What plants would be able to be grown emersed in a terrarium successfully?


----------



## HeyPK (Jan 23, 2004)

Practically all the aquarium plants except those that can only be grown submersed or have floating leaves such as lilies (Vallisneria, Elodea, Egeria, Najas, Ceratophyllum, Myriophyllum, Nymphaea, Aponogeton, Cabomba, Lagarosiphon, Hydrotriche, Potamogeton, Tonina).


----------



## mrbelvedere138 (Jan 18, 2006)

I thought Toninas could be grown emersed like other _Eriocaulaceae_.


----------



## HeyPK (Jan 23, 2004)

I was just guessing by looking at the Toninas. I have never had them. Particularly, the long-leaved ones just don't look like they could be grown emersed.


----------



## Jubs (Mar 24, 2006)

Go to the plantfinder and click on the search option "can be grown emersed". Most of the list above can actually be grown emersed.


----------



## HeyPK (Jan 23, 2004)

> Go to the plantfinder and click on the search option "can be grown emersed". Most of the list above can actually be grown emersed.

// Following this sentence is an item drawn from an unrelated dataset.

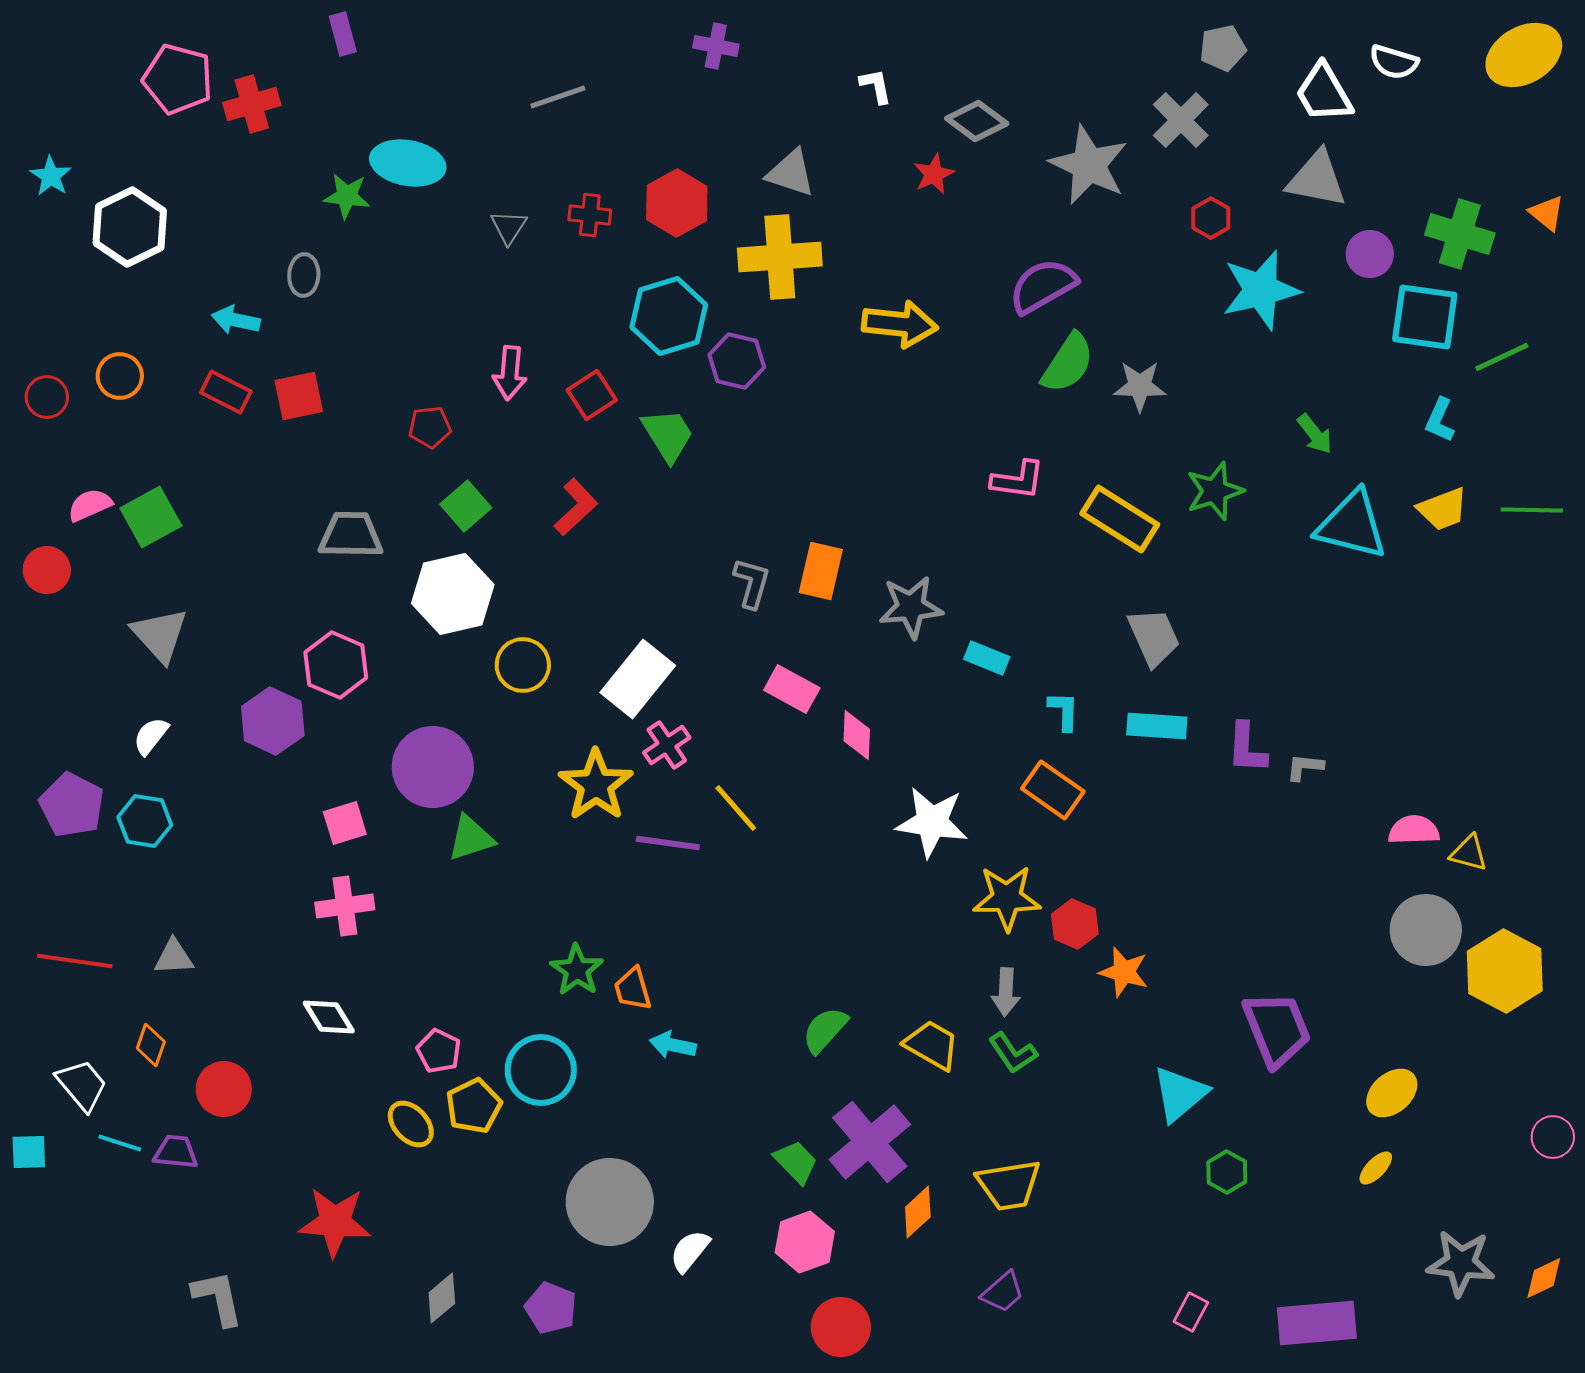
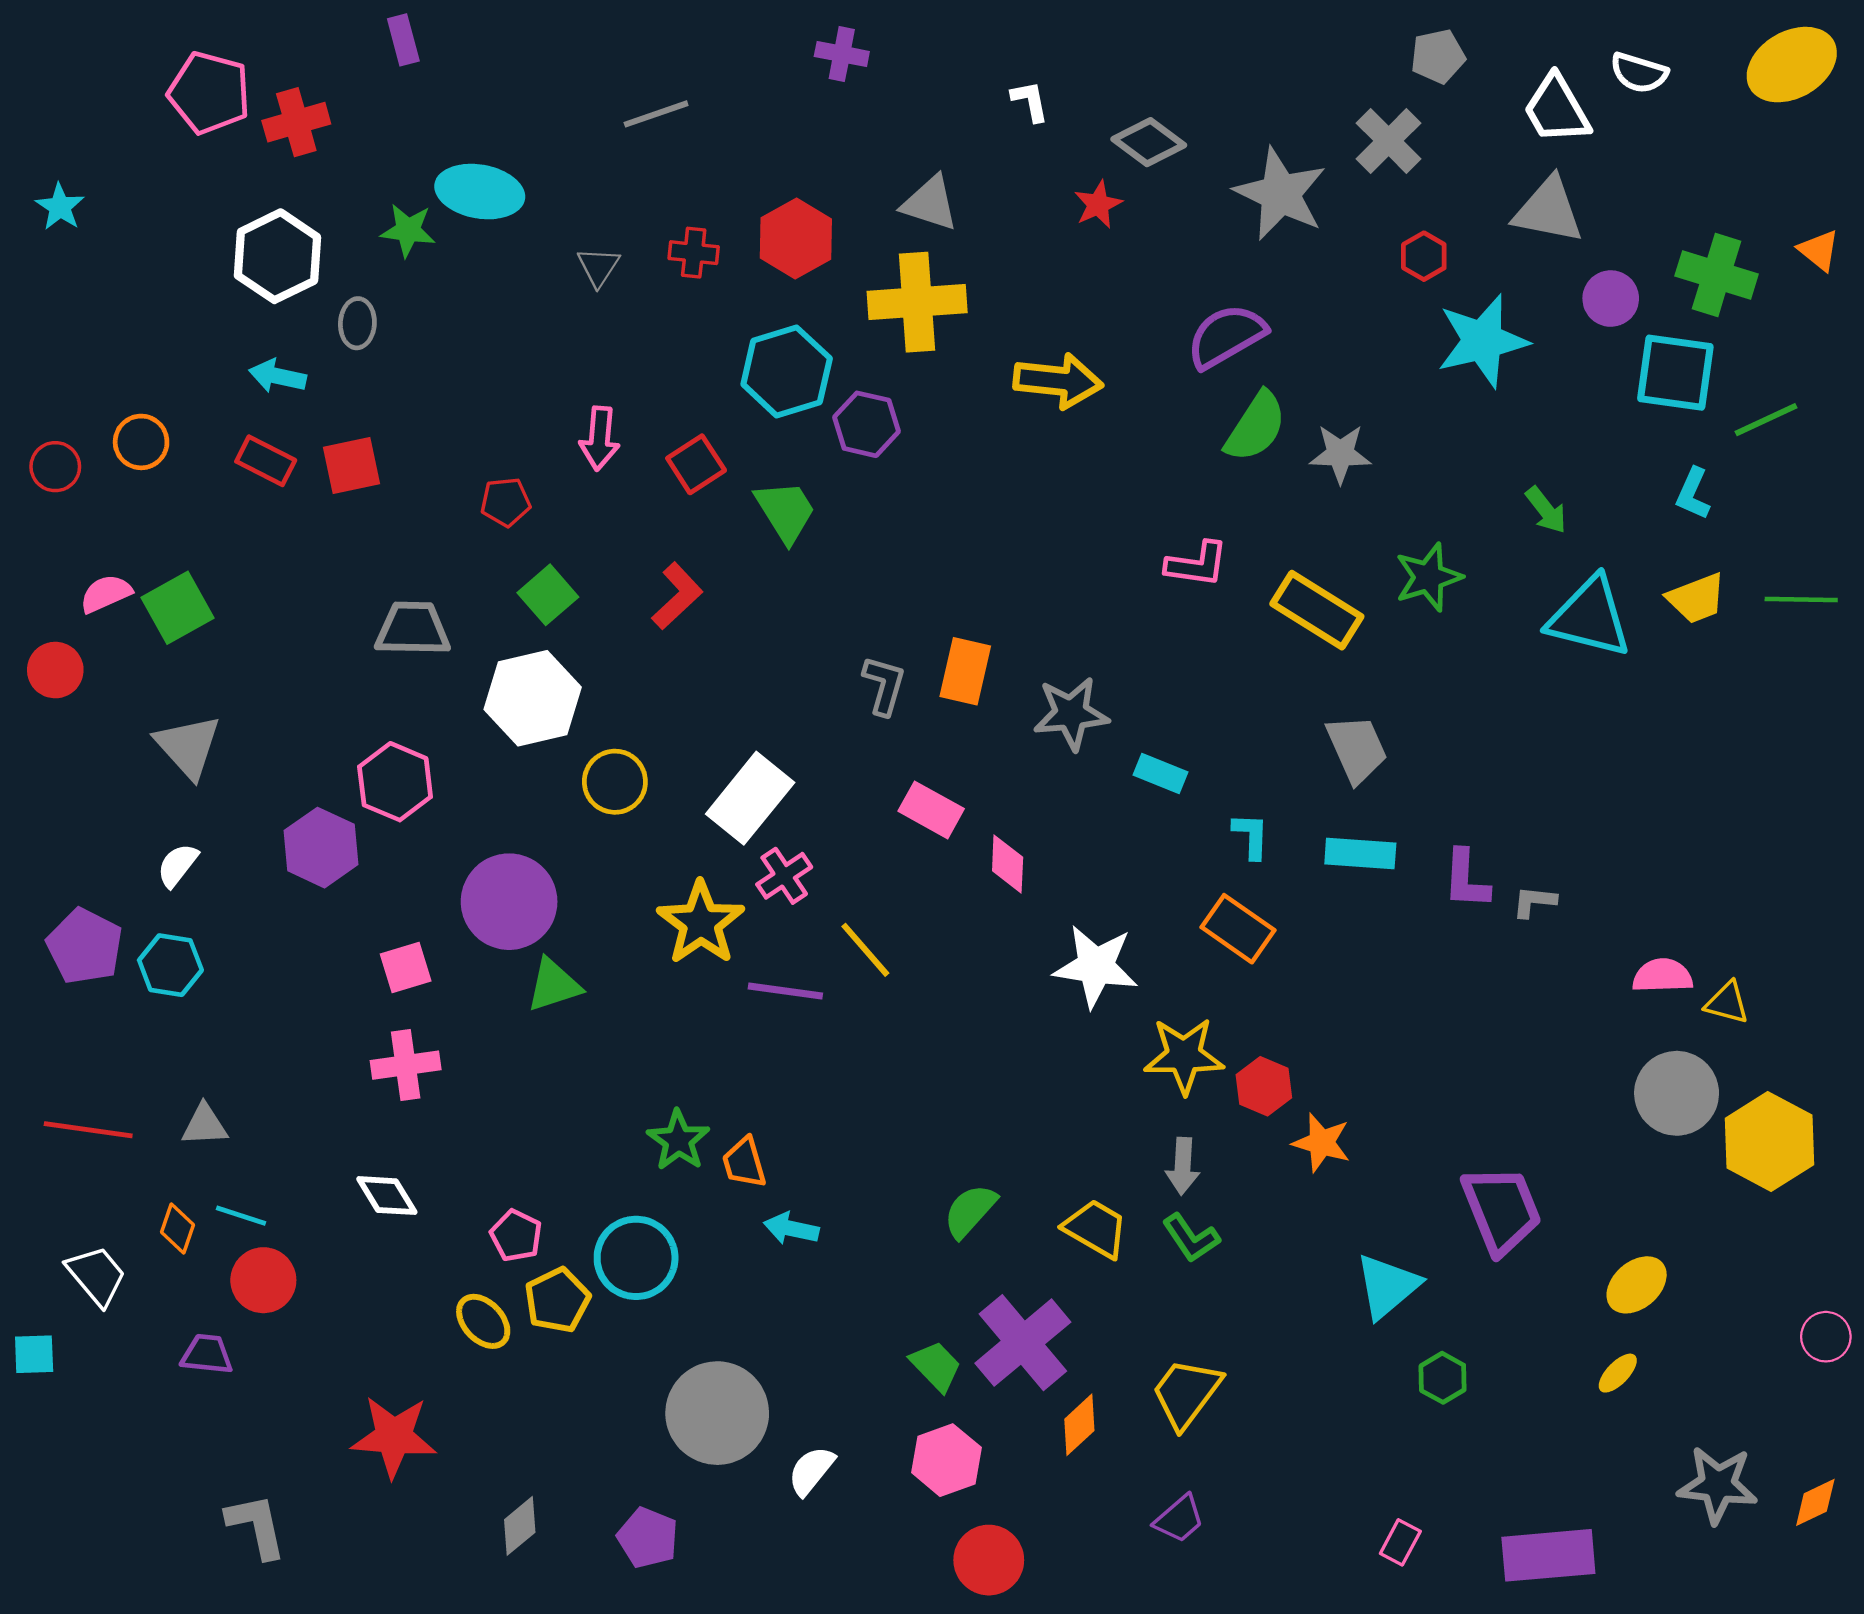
white hexagon: (130, 227) -> (277, 256), moved
cyan line: (120, 1143) -> (241, 1216), moved
yellow trapezoid: (1009, 1185) -> (1186, 1393), turned 136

That is not true. _Aponogeton madascariensis_ is the only Aponogeton that is listed as being able to grow emerse. It shouldn't be. Some of the Myriophyllums are on the emerse list that should not be there. The only Myriophyllum that Kasselmann says is amphibious is _M aquaticum_. Of the 13 genera on my list, only the Tononas are a mistake. Of the Myriophyllums, only _M. aquaticum_ would be good for a terrarium.


----------



## fish_lover0591 (Jan 11, 2007)

Awesome ! thats great news.


----------



## apistaeasy (Jul 16, 2004)

The real challenged with growing emersed plants is maintaining high humidity. You need to find a way to continue satisfying the plant's need for water.


----------